# [What the task requires]
Return each line below that contains the string "extrude".

# [Material for this task]
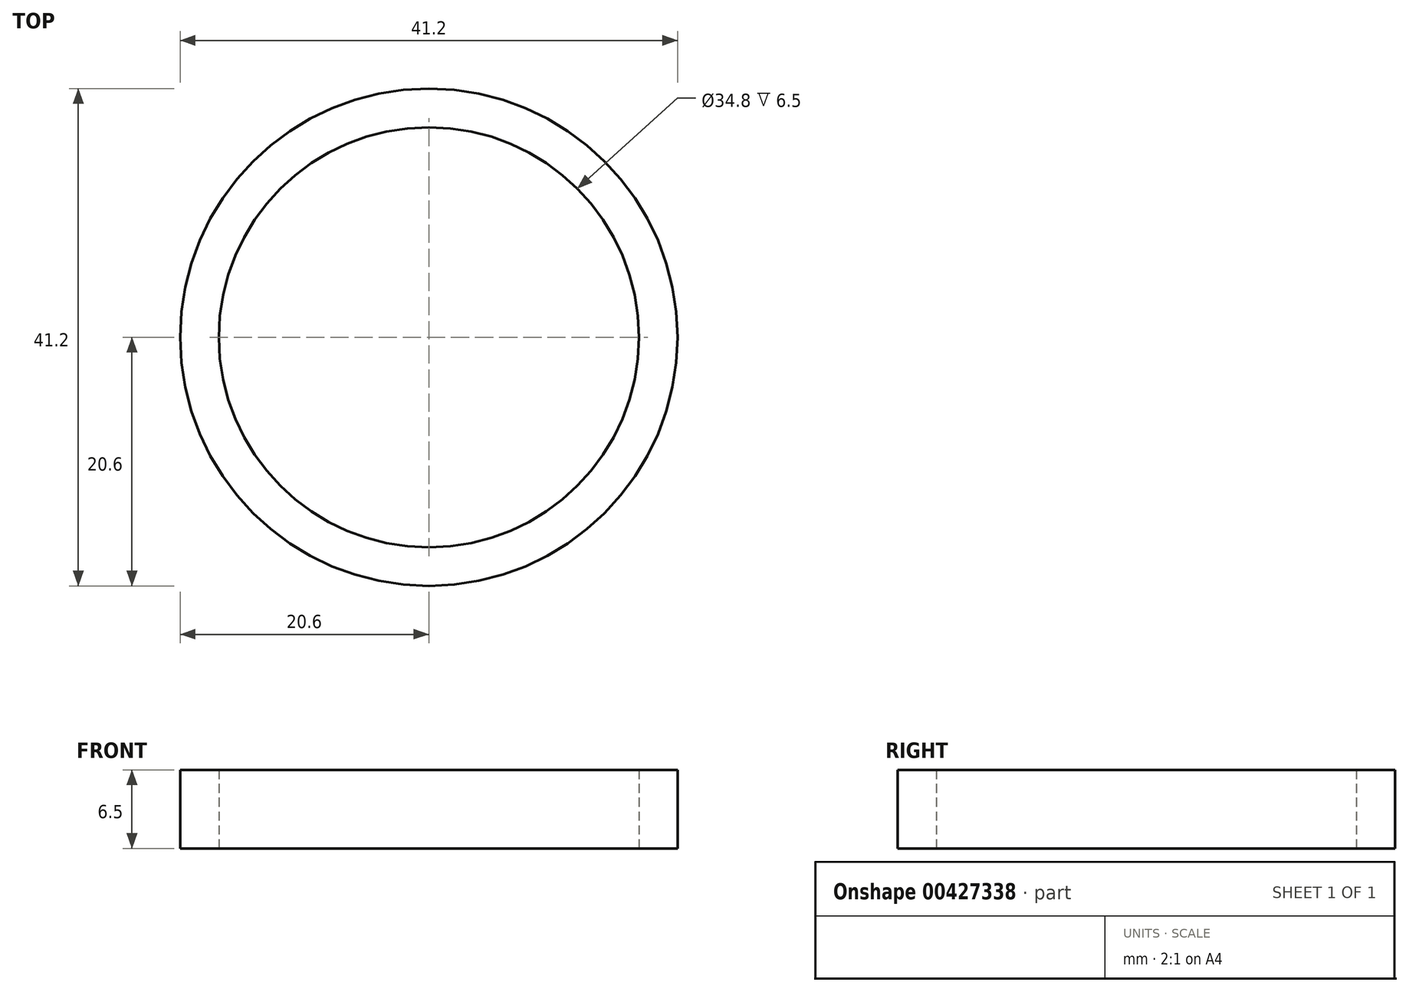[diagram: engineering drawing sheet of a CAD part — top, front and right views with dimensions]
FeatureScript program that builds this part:
annotation { "Feature Type Name" : "Feature", "Feature Type Description" : "" }
export const myFeature = defineFeature(function(context is Context, id is Id, definition is map)
    precondition{}
    {
        {
            var Q0;
            Q0=qCreatedBy(makeId("Top.planeOp"),FACE);
            var sketch = newSketch(context, id + "F0", { "sketchPlane" : qUnion([Q0])});
            skCircle(sketch, "E0", {"center": v(0, 0) * mm, "radius": 17.4 * mm});
            skCircle(sketch, "E1", {"center": v(0, 0) * mm, "radius": 20.6 * mm});
            skSolve(sketch);
        }
        {
            var Q0;
            Q0 = qSketchRegion(id + "F0", true);
            extrude(context, id + "F1", {"entities" : qUnion([Q0]), "depth" : 6.5 * mm});
        }
    });
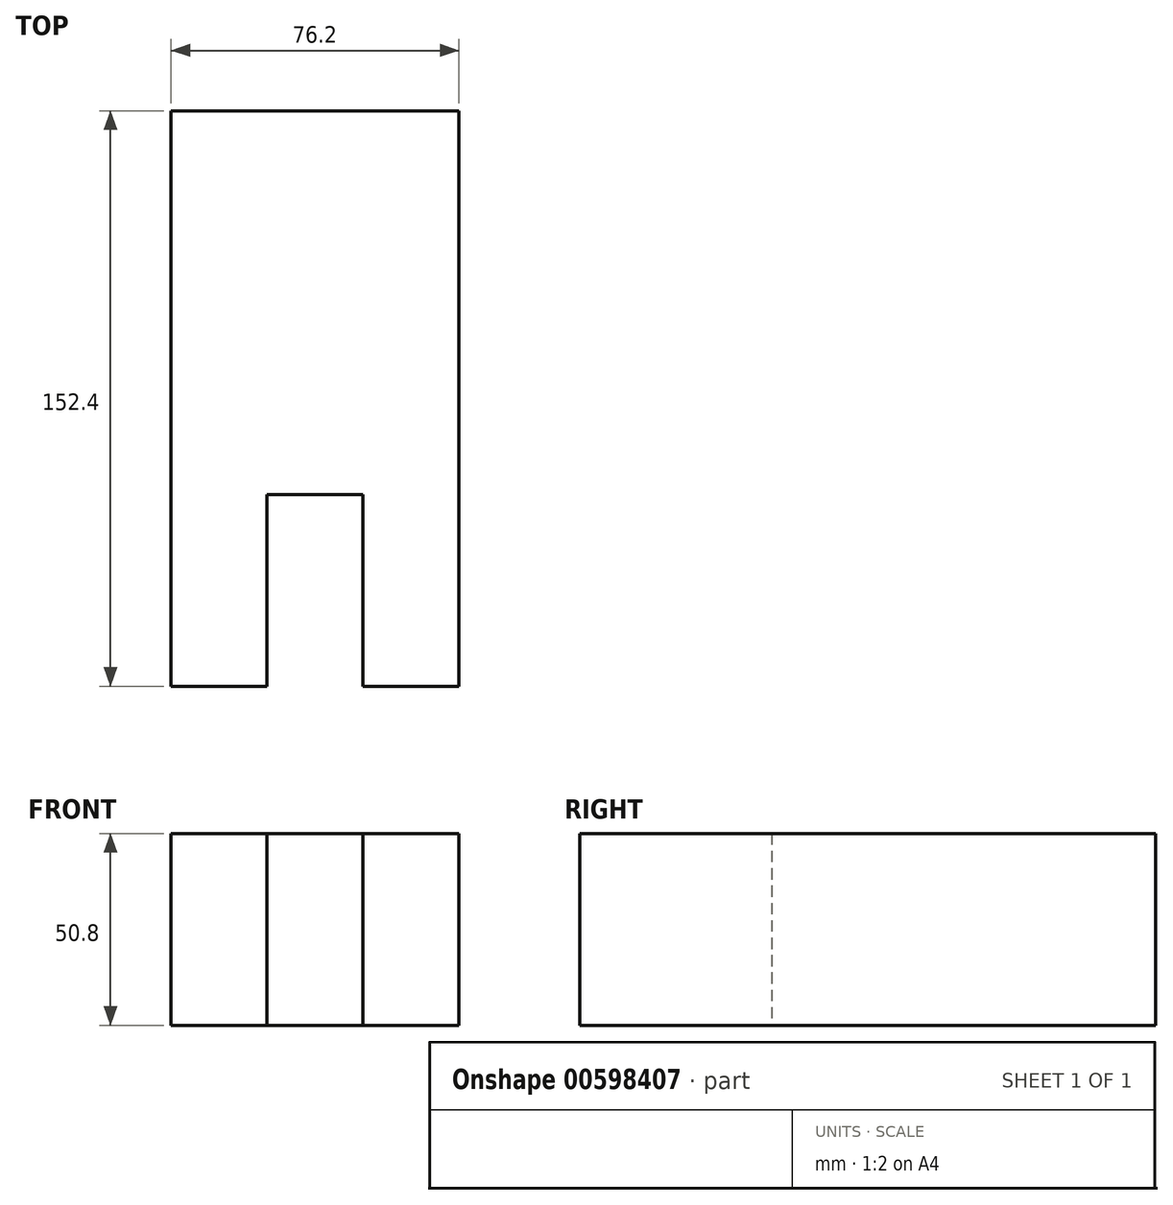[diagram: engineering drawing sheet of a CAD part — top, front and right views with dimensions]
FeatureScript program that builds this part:
annotation { "Feature Type Name" : "Feature", "Feature Type Description" : "" }
export const myFeature = defineFeature(function(context is Context, id is Id, definition is map)
    precondition{}
    {
        {
            var Q0;
            Q0=qCreatedBy(makeId("Top.planeOp"),FACE);
            var sketch = newSketch(context, id + "F0", { "sketchPlane" : qUnion([Q0])});
            skLineSegment(sketch, "E0", {"start": v(-37.67, 122.13) * mm, "end": v(38.53, 122.13) * mm});
            skLineSegment(sketch, "E1", {"start": v(-37.67, 122.13) * mm, "end": v(-37.67, -30.27) * mm});
            skLineSegment(sketch, "E2", {"start": v(-37.67, -30.27) * mm, "end": v(-12.27, -30.27) * mm});
            skLineSegment(sketch, "E3", {"start": v(-12.27, -30.27) * mm, "end": v(-12.27, 20.53) * mm});
            skLineSegment(sketch, "E4", {"start": v(-12.27, 20.53) * mm, "end": v(13.13, 20.53) * mm});
            skLineSegment(sketch, "E5", {"start": v(13.13, 20.53) * mm, "end": v(13.13, -30.27) * mm});
            skLineSegment(sketch, "E6", {"start": v(13.13, -30.27) * mm, "end": v(38.53, -30.27) * mm});
            skLineSegment(sketch, "E7", {"start": v(38.53, -30.27) * mm, "end": v(38.53, 122.13) * mm});
            skSolve(sketch);
        }
        {
            var Q0;
            Q0 = qSketchRegion(id + "F0", true);
            extrude(context, id + "F1", {"entities" : qUnion([Q0]), "depth" : 50.8 * mm, "offsetDistance" : 25.4 * mm});
        }
    });
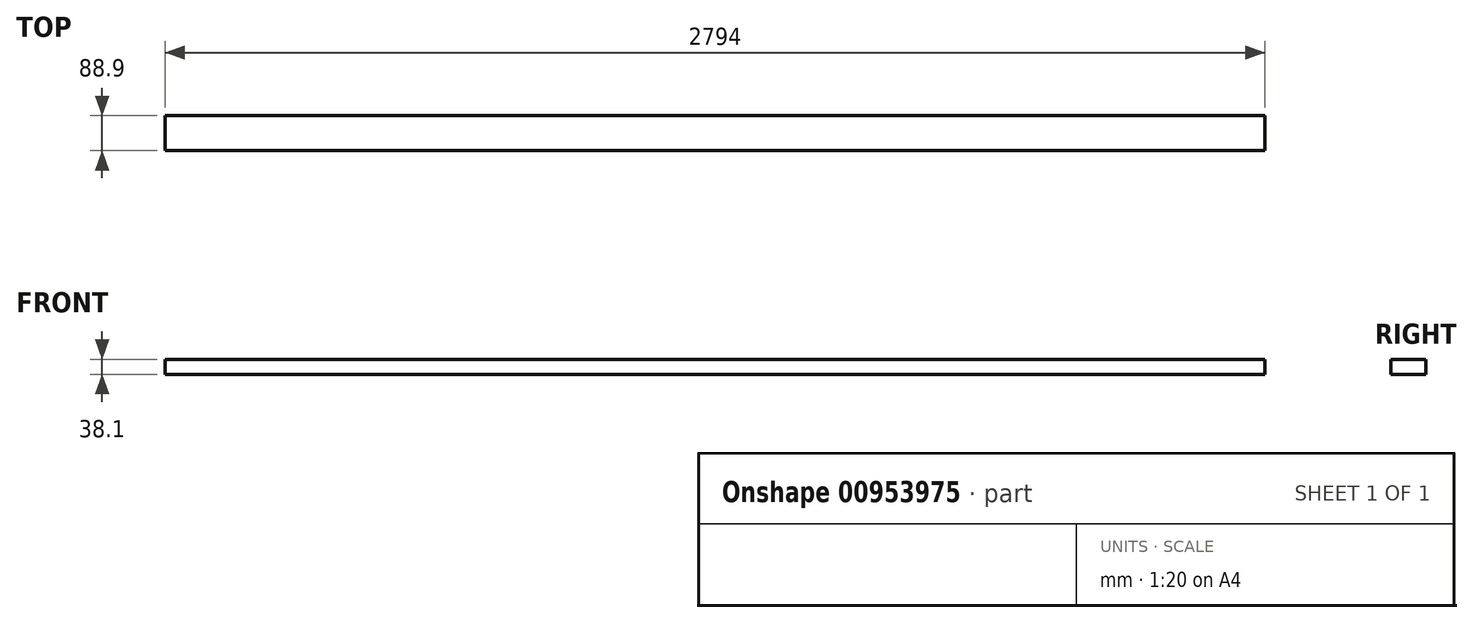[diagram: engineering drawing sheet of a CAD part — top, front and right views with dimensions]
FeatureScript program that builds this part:
annotation { "Feature Type Name" : "Feature", "Feature Type Description" : "" }
export const myFeature = defineFeature(function(context is Context, id is Id, definition is map)
    precondition{}
    {
        {
            var Q0;
            Q0=qCreatedBy(makeId("Right.planeOp"),FACE);
            var sketch = newSketch(context, id + "F0", { "sketchPlane" : qUnion([Q0])});
            skLineSegment(sketch, "E0.bottom", {"start": v(44.45, 19.05) * mm, "end": v(-44.45, 19.05) * mm});
            skLineSegment(sketch, "E0.top", {"start": v(44.45, -19.05) * mm, "end": v(-44.45, -19.05) * mm});
            skLineSegment(sketch, "E0.left", {"start": v(44.45, 19.05) * mm, "end": v(44.45, -19.05) * mm});
            skLineSegment(sketch, "E0.right", {"start": v(-44.45, 19.05) * mm, "end": v(-44.45, -19.05) * mm});
            skPoint(sketch, "E0.middle", {"position": v(0, 0) * mm});
            skSolve(sketch);
        }
        {
            var Q0;
            Q0=qSketchRegion(id+"F0",true);
            extrude(context, id + "F1", {"entities" : qUnion([Q0]), "oppositeDirection" : true, "depth" : 2794 * mm, "offsetDistance" : 25.4 * mm});
        }
    });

# [Task response]
            extrude(context, id + "F1", {"entities" : qUnion([Q0]), "depth" : 6.5 * mm});
            extrude(context, id + "F1", {"entities" : qUnion([Q0]), "depth" : 50.8 * mm, "offsetDistance" : 25.4 * mm});
            extrude(context, id + "F1", {"entities" : qUnion([Q0]), "oppositeDirection" : true, "depth" : 2794 * mm, "offsetDistance" : 25.4 * mm});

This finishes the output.